[Source excerpt]
** Begin **

3 Aspects of the Christian Rosary #prayer #rosary

IM001380While most of us grew up thinking of the rosary as an exclusively Catholic thing, the fact is that the devotion predates the Protestant movement and the resulting division between Christians. Christian use of the rosary is not just found among Catholics, but survived among some Anglicans and Lutherans, and has also been revived, often under names such as Christian rosary or Lutheran rosary, in some Christian communities.

Since the rosary is in common Christian use, it is well to think seriously about it. What is the rosary, anyway? There are three aspects of the rosary we might need to study to achieve full understanding.

The Beads

A rosary is a physical set of beads used to count prayers. Many cultures have something similar to a rosary. In Eastern religions, a string of 108 beads is used to count repetitions of a mantra, or religious phrase. In the Eastern Orthodox Christian churches, a prayer rope is used to count repetitions of the Jesus prayer.  Muslims are said to use beads to count the many names/attributes of Allah.

A forerunner of rosary beads in the Western church was Paternoster beads, which were used to count repetitions of the Our Father or Lord’s Prayer. These were used by Christians who could not read, or could not afford a Liturgy of the Hours prayer book, which is a devotion based on the Psalms. Repeating the Our Father, and later, the rosary prayers, was a substitute.

The Verbal Prayers

The rosary is also a set of verbal prayers to be recited. They were prayers regularly taught to young Christians at the time the rosary was created. Besides the Our Father and the Hail Mary, they include the Glory Be to the Father, the In the Name of the Father, and the Apostles Creed.

I knew all these prayers, except the Hail Mary, from when I was a Protestant. We sang the Glory Be in our Presbyterian church every Sunday. The Hail Mary prayer can be a stumbling block, but the older version of the Hail Mary is made up of two Bible verses, and the longer version just asks Mary to pray for us. To God. The same way we ask our friends to pray for us. It’s not a form of worshipping Mary, which would be a serious sin. For those who worry, the short form Hail Mary or the Jesus prayer can be used in place of the full Hail Mary.

The Life of Christ Meditations

There is a third factor to the rosary. It is a series of 15 events and topics from the life of Christ that we are to think about while reciting the verbal prayers. Much later, Pope John Paul II added 5 more events, called the Luminous Mysteries. Protestants may use these extra Mysteries or not, as they choose. All are Bible stories known to Protestants, anyway.

The meditations add depth to the rosary devotion and keep us from just mindless and thoughtlessly uttering the verbal prayers. They are the heart of the devotion. There are many Catholic leaflets, books and videos that help us keep these meditations in mind when praying the rosary. I don’t know that there is much of this nature made for various sorts of Protestants, but if you can’t find anything, adapt something Catholic!

** End **

[Record set]
** Begin **

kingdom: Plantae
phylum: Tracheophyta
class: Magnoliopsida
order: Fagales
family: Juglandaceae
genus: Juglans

** End **
** Begin **

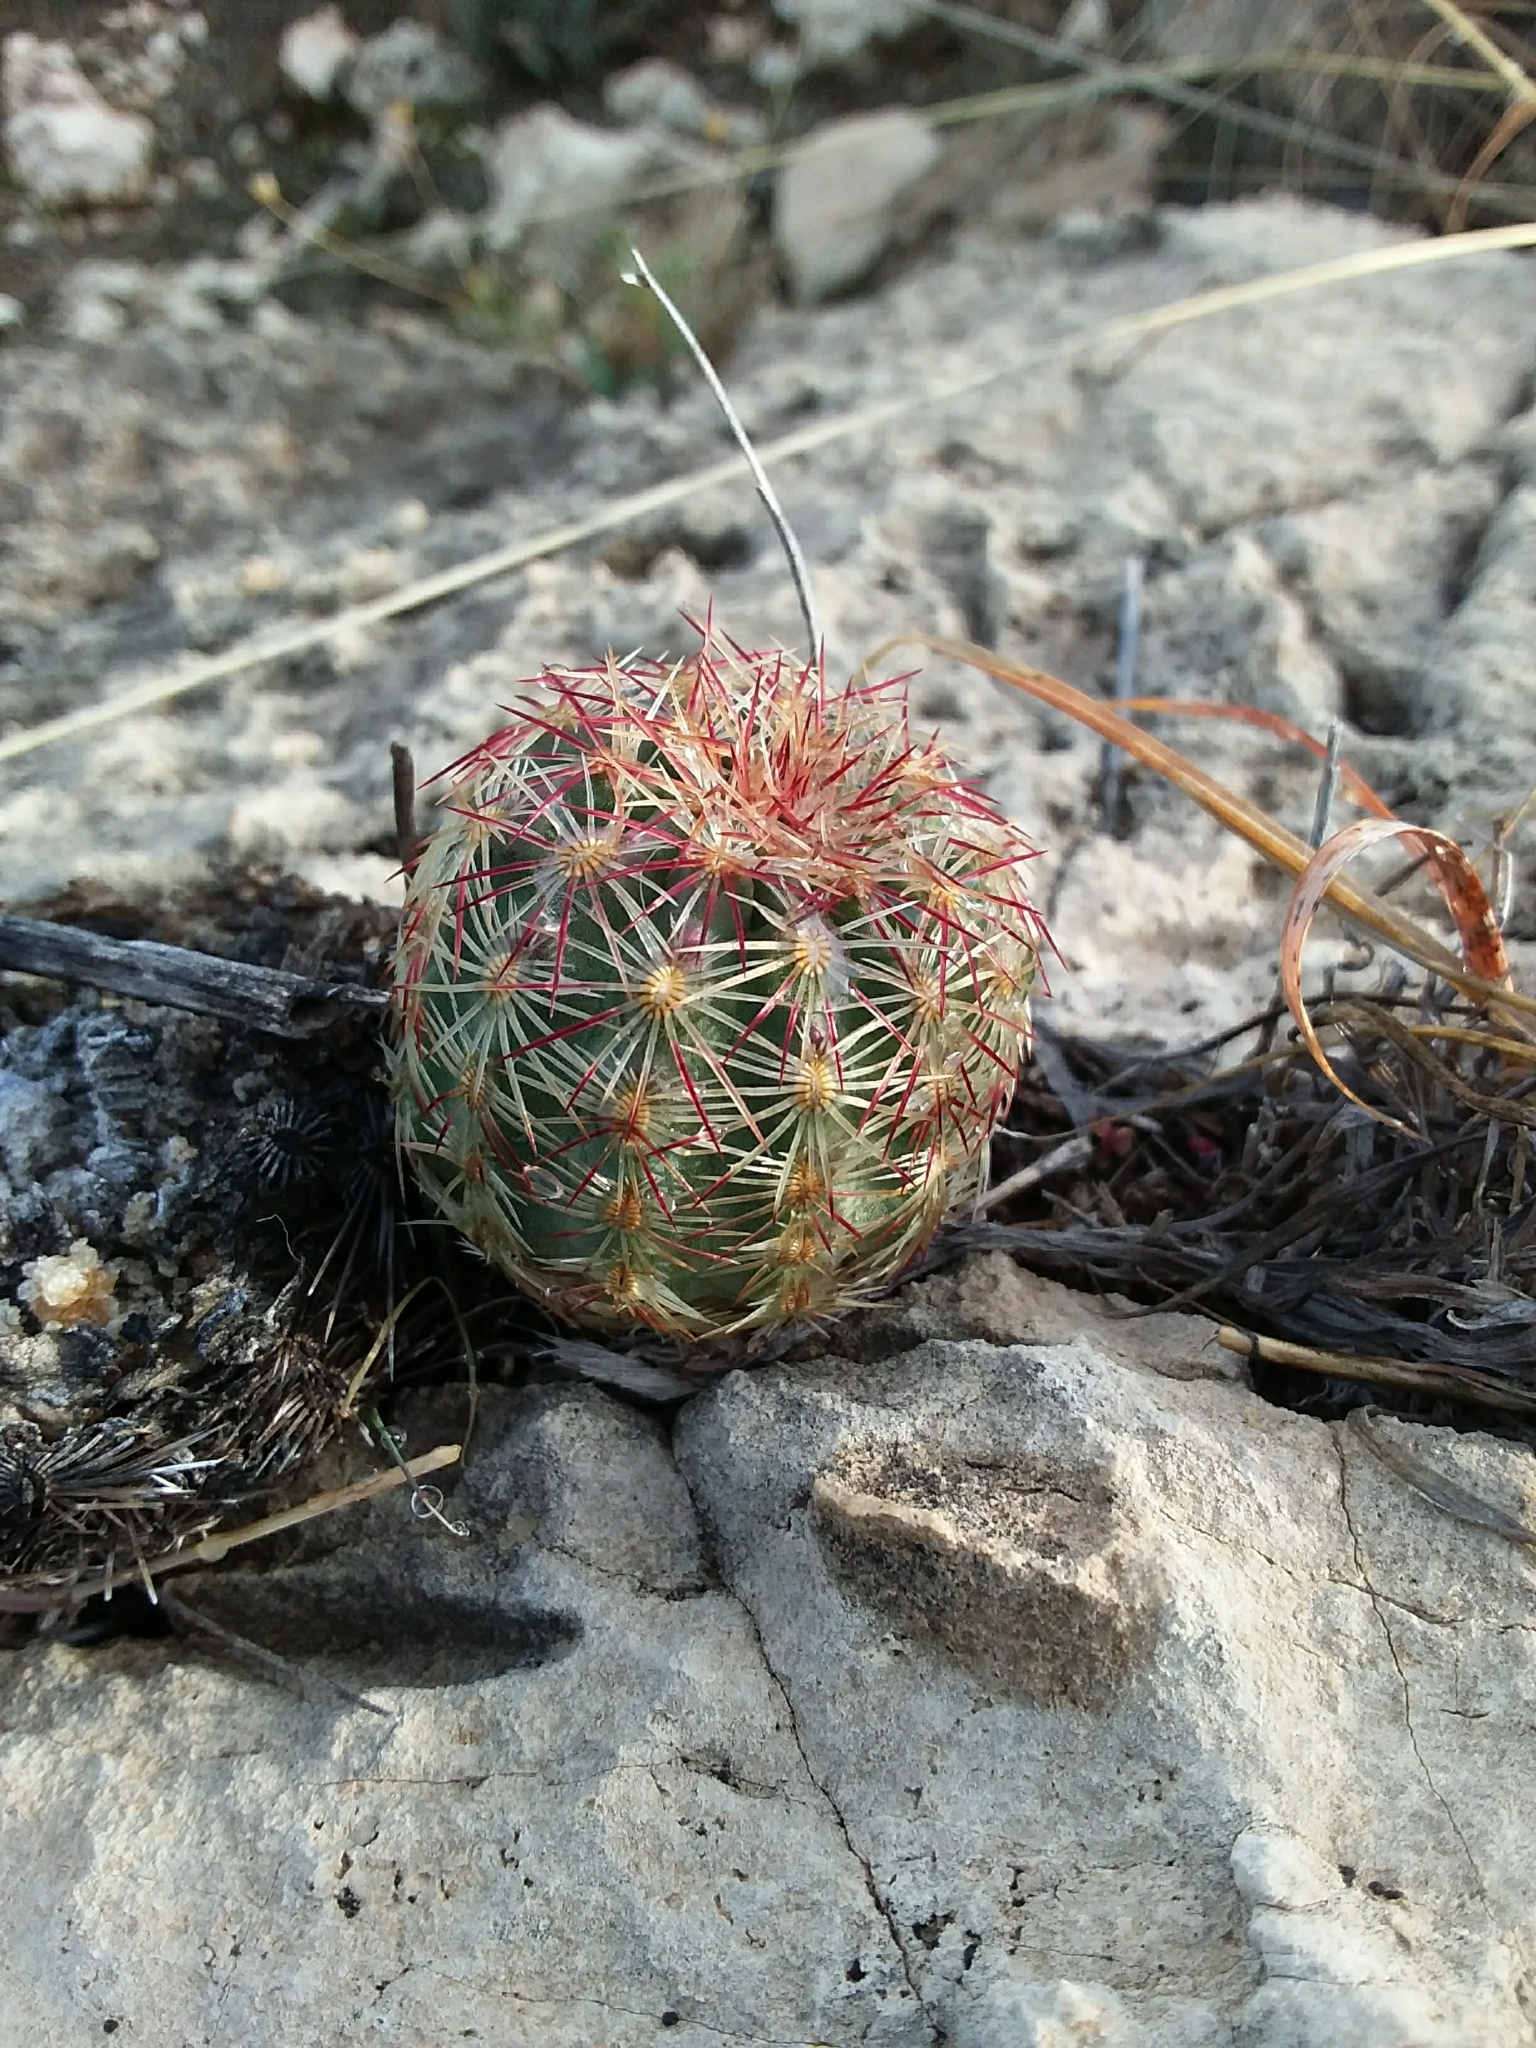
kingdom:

** End **
** Begin **

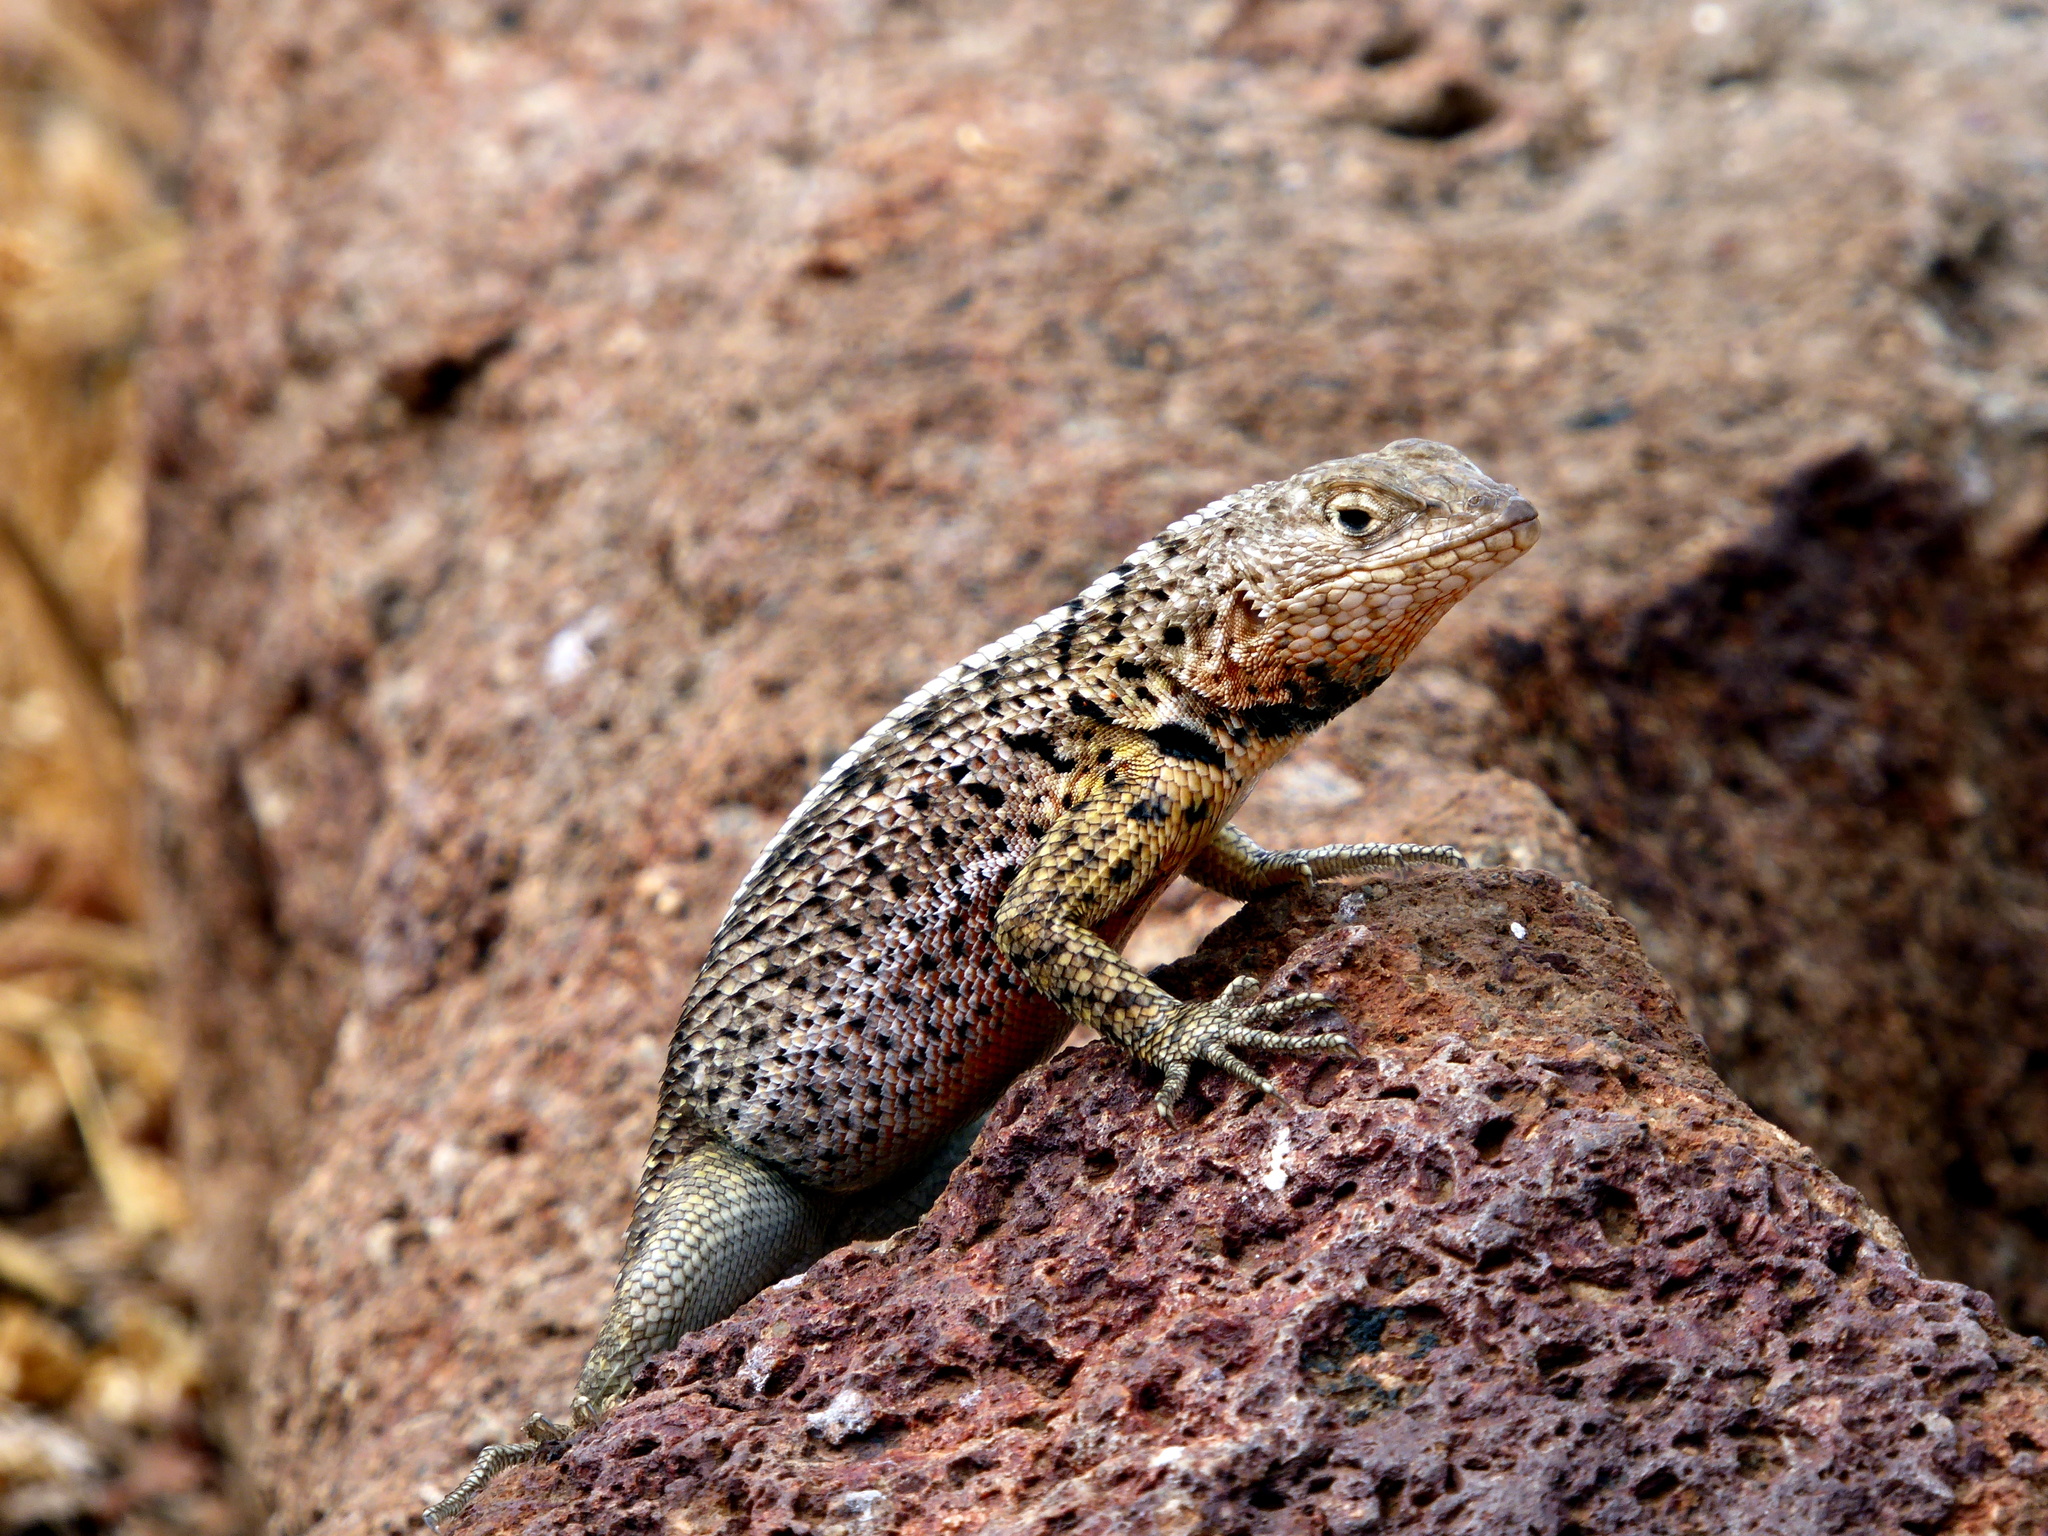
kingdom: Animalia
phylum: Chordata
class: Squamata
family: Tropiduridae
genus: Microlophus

** End **

[Task goal] Please judge whether each statement agrees with the text on the Christian rosary: (a) Paternoster beads were used to count repetitions of the Hail Mary; (b) Pope John Paul II added five events called the Luminous Mysteries; (c) in Eastern religions, a string of 108 beads counts repetitions of a mantra. For each, answer yes or no and quote the words of the text that decide it.

[Result of this task]
(a) No: "A forerunner of rosary beads in the Western church was Paternoster beads, which were used to count repetitions of the Our Father or Lord’s Prayer."
(b) Yes: "Much later, Pope John Paul II added 5 more events, called the Luminous Mysteries."
(c) Yes: "In Eastern religions, a string of 108 beads is used to count repetitions of a mantra, or religious phrase."